Но, исходя из принятого философского толкования смысла, было бы необоснованным допустить внезапную смену стиля. Можно предположить, что Эмили Дикинсон персонифицирует не «веру» в ее традиционном понимании, а носителей тайного учения гностиков, подвергаемых гонениям со времен раннего христианства и вплоть до её времени. Следует упомянуть, что учение гностиков относит к своим «посвященным искупителям» и самого Иисуса Христа. Удивительно подходит к сказанному образ «Пророка» из одноименного стихотворения М.Ю Лермонтова: «Провозглашать я стал любви / И правды чистые ученья: / В меня все ближние мои / Бросали бешено каменья.»

Особое смысловое значение заключено в строке, содержащей образ флюгера: / And asks a Vane, the way — /. Его символическое значение можно представить в трех взаимно не противоречивых вариантах. В первом варианте это символ растерявшего свои убеждения, сломленного адепта тайного учения. Отрекшийся от собственных убеждений, он становится игрушкой в руках враждебного общества. Во втором варианте это символ абсолютной свободы от общественных мнений, меняющийся только под действием эманаций природных сил, в частности ветра. Этот образ близок к образу утёса из стихотворения «Я не хочу, чтоб свет узнал» М.Ю. Лермонтова : «Его чело меж облаков, / Он двух стихий жилец угрюмый / И, кроме бури да громов, / Он никому не вверит думы…». В третьем варианте флюгер – это очистивший свое сознание от всего личного медиум, ставший проводником между миром людей и миром духов и транслирующий вопрошающим волю сил высшего порядка.

В заключительных строках стихотворения: Much Gesture, from the Pulpit — / Strong Hallelujahs roll — / Narcotics cannot still the Tooth / That nibbles at the soul — / Эмили Дикинсон констатирует бессилие официальной церковной доктрины, уповающей на внешнюю обрядность перед лицом трагически значимых для неё философских и религиозных проблем. Из глубины своего времени она пытается указать ныне живущим на порочную практику лечения серьезных социальных болезней наркотическими болеутоляющими средствами. Не случайна фонетическая игра между английским словом «Pulpit», означающим «кафедра» и латинским «Pulpitis», означающим «воспаление в зоне сосудисто-нервного пучка зуба».

= = = =

**ЗАДАНИЯ**:
- a) Изложите кратко в виде списка абзац фрагмента о стихотворении Эмили Дикинсон, начинающийся словами «Особое смысловое значение», сохранив его основные сведения.
- b) Допишите следующую часть фрагмента о стихотворении Эмили Дикинсон, начав сразу после его последнего предложения.
Записи никак не связаны с содержанием фрагмента.

= = = =

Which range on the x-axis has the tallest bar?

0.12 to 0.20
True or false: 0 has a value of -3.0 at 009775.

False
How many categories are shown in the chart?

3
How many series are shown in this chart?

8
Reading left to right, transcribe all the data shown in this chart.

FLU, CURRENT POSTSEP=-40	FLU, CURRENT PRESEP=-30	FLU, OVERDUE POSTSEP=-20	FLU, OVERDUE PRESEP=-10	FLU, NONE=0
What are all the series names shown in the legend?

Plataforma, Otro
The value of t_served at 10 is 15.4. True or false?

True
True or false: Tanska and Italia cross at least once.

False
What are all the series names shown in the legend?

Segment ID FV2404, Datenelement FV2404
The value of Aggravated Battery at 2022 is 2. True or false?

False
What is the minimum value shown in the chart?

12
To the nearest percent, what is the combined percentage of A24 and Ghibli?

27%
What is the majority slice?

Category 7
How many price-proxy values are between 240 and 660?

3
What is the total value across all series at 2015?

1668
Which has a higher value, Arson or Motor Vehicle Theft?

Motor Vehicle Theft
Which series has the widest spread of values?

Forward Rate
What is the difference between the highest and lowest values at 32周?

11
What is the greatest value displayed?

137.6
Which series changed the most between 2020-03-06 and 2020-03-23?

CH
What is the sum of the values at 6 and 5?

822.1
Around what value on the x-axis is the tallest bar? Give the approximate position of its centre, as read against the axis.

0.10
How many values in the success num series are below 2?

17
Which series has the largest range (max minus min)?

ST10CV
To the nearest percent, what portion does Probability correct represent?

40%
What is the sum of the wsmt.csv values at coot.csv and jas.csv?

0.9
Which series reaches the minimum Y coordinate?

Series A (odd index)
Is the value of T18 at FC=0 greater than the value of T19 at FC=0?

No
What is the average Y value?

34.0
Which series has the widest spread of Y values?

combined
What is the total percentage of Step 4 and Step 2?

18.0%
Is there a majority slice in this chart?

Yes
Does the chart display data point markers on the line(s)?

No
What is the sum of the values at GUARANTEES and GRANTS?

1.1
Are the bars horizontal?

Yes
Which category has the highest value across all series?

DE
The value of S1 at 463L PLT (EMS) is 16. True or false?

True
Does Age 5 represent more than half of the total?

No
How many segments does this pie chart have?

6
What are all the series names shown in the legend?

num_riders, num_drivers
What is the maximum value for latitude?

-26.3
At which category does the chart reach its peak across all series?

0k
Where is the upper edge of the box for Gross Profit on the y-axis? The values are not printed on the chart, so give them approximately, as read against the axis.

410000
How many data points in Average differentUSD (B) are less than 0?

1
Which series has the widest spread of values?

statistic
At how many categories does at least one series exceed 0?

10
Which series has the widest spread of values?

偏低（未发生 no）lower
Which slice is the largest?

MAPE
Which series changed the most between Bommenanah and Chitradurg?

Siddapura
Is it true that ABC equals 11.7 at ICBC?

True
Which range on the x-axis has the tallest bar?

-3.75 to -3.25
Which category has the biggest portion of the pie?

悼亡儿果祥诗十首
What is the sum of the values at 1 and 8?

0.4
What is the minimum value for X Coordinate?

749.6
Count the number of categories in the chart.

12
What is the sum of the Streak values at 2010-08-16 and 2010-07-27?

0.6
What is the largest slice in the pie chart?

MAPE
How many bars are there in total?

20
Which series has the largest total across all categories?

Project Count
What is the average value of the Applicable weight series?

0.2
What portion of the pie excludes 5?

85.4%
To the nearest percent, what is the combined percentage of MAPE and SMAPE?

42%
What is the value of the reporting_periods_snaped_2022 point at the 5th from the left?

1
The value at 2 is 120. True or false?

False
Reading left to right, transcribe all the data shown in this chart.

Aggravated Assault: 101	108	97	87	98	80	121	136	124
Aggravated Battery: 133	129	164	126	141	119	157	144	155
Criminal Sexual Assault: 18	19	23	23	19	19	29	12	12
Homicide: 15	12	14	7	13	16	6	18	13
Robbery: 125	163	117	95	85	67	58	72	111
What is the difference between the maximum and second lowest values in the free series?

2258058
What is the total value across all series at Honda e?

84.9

= = = =

**ОТВЕТЫ ПО ЗАДАНИЯМ**:
- a)
- Строка «And asks a Vane, the way —» с образом флюгера несет особое смысловое значение. Ее символику можно истолковать тремя не противоречащими друг другу способами.
- Первое толкование: флюгер как символ сломленного адепта тайного учения, растерявшего убеждения. Отрекшись от них, он становится игрушкой в руках враждебного общества.
- Второе толкование: флюгер как символ абсолютной свободы от общественных мнений. Меняется он лишь под действием природных сил, в частности ветра. Этот образ близок к образу утеса из стихотворения М.Ю. Лермонтова «Я не хочу, чтоб свет узнал».
- Третье толкование: флюгер как медиум, очистивший сознание от всего личного. Он служит проводником между миром людей и миром духов и передает вопрошающим волю высших сил.

- b)
Результатом изложенного выше исследования одной из возможных смысловых нитей в стихотворении Эмили Дикинсон стал мой вольный перевод.

 

Первоисточник:

This World is not conclusion.

A Species stands beyond —

Invisible, as Music —

But positive, as Sound —

It beckons, and it baffles —

Philosophy, don’t know —

And through a Riddle, at the last —

Sagаcity must go —

To guess it, puzzles scholars —

To gain it, Men have borne

Contempt of generations

And Crucifixion, shown —

Faith slips — and laughs, and rallies —

Blushes, if any see —

Plucks at a twig of Evidence —

And asks a Vane, the way —

Much Gesture, from the Pulpit —

Strong Hallelujahs roll —

Narcotics cannot still the Tooth

That nibbles at the soul —

[Fr 373] 1862

Вольный перевод:

Мир до конца не постижим умом

Он следствие и след первопричины

Мы ясно слышим звуки клавесина

Но Музыку не обнаружим в нём.

Куда бы след ни вёл — напрасна прыть.

Нас к мудрости любовь дурачит, может быть.

По следу, неприметному для глаза,

Ушёл философ мудрости испить,

И с тем пропал, собрав гипотез пазлы.

Искатели Причин осуждены

Презрительным потомством в полной мере.

Они слыхали, как кричат — «Распни!»

И плакали по вытравленной Вере.

Краснея одобряли произвол,

Чужие не оспаривали мненья,

И выбирали меньшее из зол,

По флюгеру меняя направленья.

Наркотик – средство, если зуб болит.

Но если душу мучает пульпит,

Не даст ей Аллилуйя исцеленья.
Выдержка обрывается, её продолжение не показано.